Background: Exposure to psychosocial stress is a risk factor for cardiovascular disease.
Objectives: Given that dipeptidyl peptidase-4 (DPP4) regulates several intracellular signaling pathways associated with glucagon-like peptide-1 (GLP-1) metabolism, we investigated the role of DPP4 in stress-related vascular senescence and atherosclerosis in apolipoprotein E-deficient (ApoE–/–) mice, with a special focus on the pleiotropic effect of adiponectin (APN).
Methods: ApoE–/– mice fed a high-fat (HF) diet were randomly assigned to one of non-stress and immobilized stress groups for 12 weeks (n=15 for each group). Moreover, mice (n=) fed HF diet were divided to 1 of 2 groups and administered vehicle or DPP4 inhibitor anaglipitin (60 mg/kg/day) for 12-weeks under stress conditions (n= 14 for each group).
Results: Quantitative data revealed that chronic stress accelerated vascular senescence and atherosclerotic plaque growth at the aortic root and the thoracic aortas. Stressed mice had increased levels of plasma DPP4 activity and decreased levels of plasma GLP-1 and APN and adipose APN expression. Stress increased plaque microphage infiltration, neovessel density, and elastin fragmentation, lessened the plaque collagen content, and increased the levels of toll-like receptor-2 (TLR2), TLR4, C-X-C chemokine receptor-4, cathepsins S and K, osteopontin, peroxisome proliferator-activated receptor-α, and gp91phox mRNAs and/or proteins. Stressed aortas had also increased matrix metalloproteinase-2 (MMP-2) and MMP-9 activities. DPP4 inhibition with anagliptin reversed stress-related atherosclerotic lesion formation, and this benefit was abrogated by APN blocking (n= 5 for each group). In vitro, the GLP-1 receptor agonist exenatide stimulated APN expression in 3T3 cells.
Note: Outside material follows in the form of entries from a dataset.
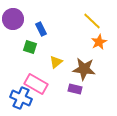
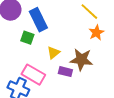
blue rectangle: (41, 29) -> (38, 20), size x1.6
purple rectangle: (75, 89) -> (65, 72), moved

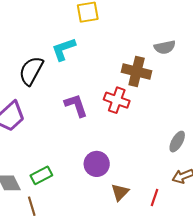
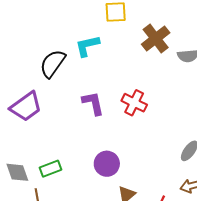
brown cross: (137, 72) -> (156, 38), moved, turned 32

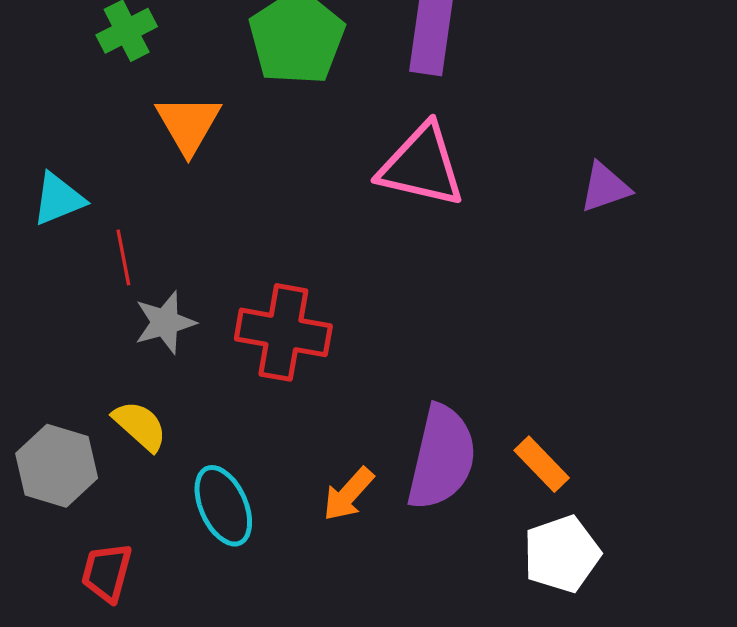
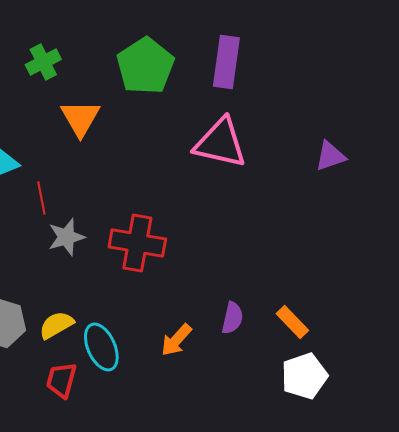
yellow semicircle: (140, 426) -> (56, 325), moved, turned -72
purple semicircle: (442, 457) -> (232, 318), size x0.5
red trapezoid: (107, 572) -> (61, 380), moved

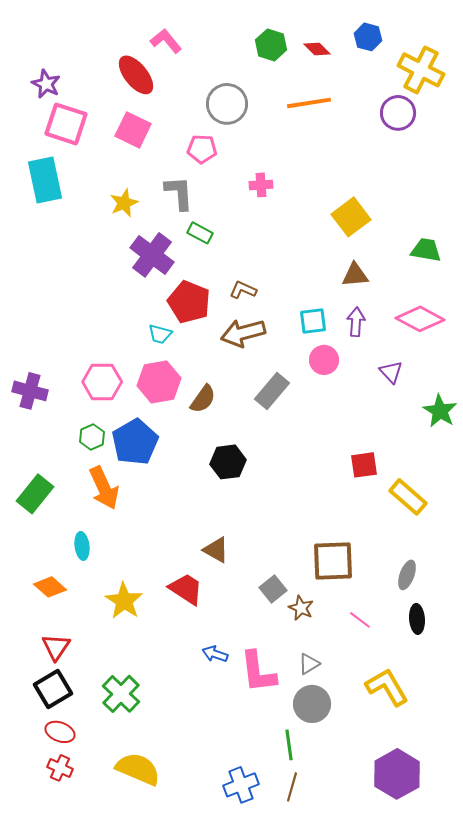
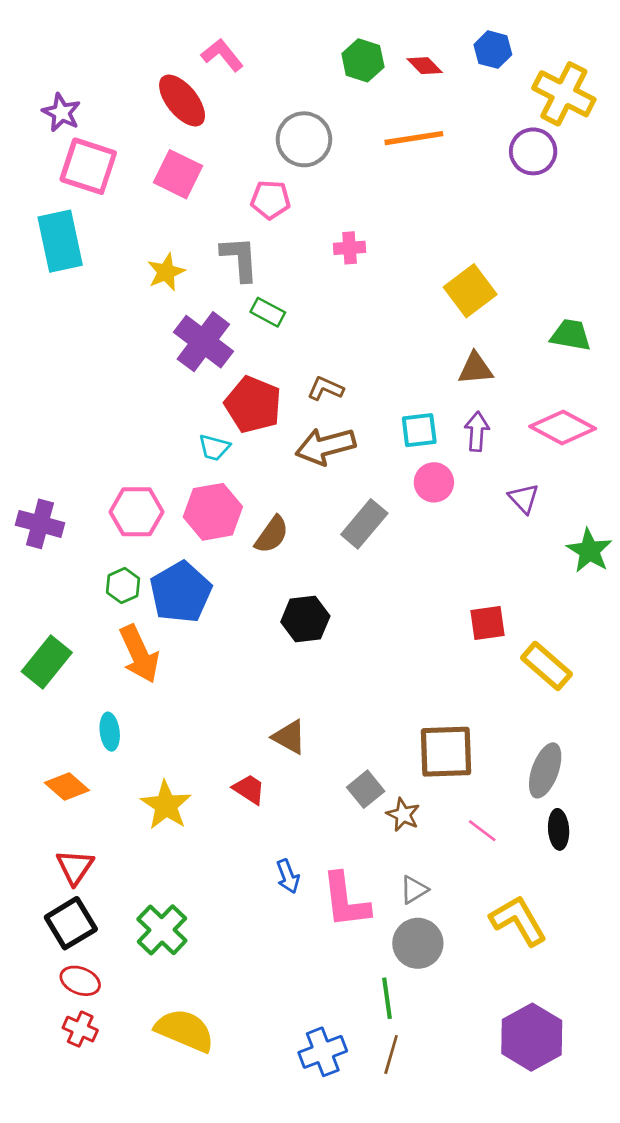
gray ellipse: (407, 575) -> (545, 770), size x1.4
red trapezoid: (186, 589) -> (249, 789), size x0.7
blue arrow: (215, 654) -> (288, 876), turned -130

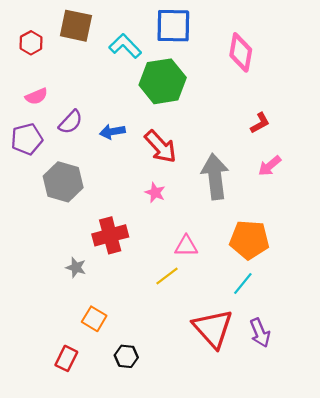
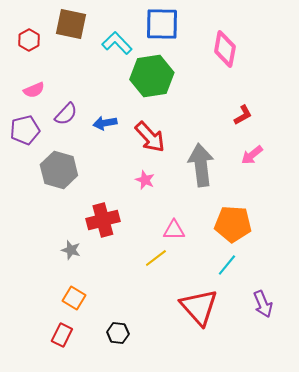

Conclusions: These results indicate that the DPP4 inhibition-mediated benefits are likely attributable, at least in part, to attenuation of plaque inflammation, oxidative stress and proteolysis associated with GLP-1-mediated APN production in ApoE–/– mice under stress. Thus, DPP4 will be a novel therapeutic target for the treatment of stress-related cardiovascular disease.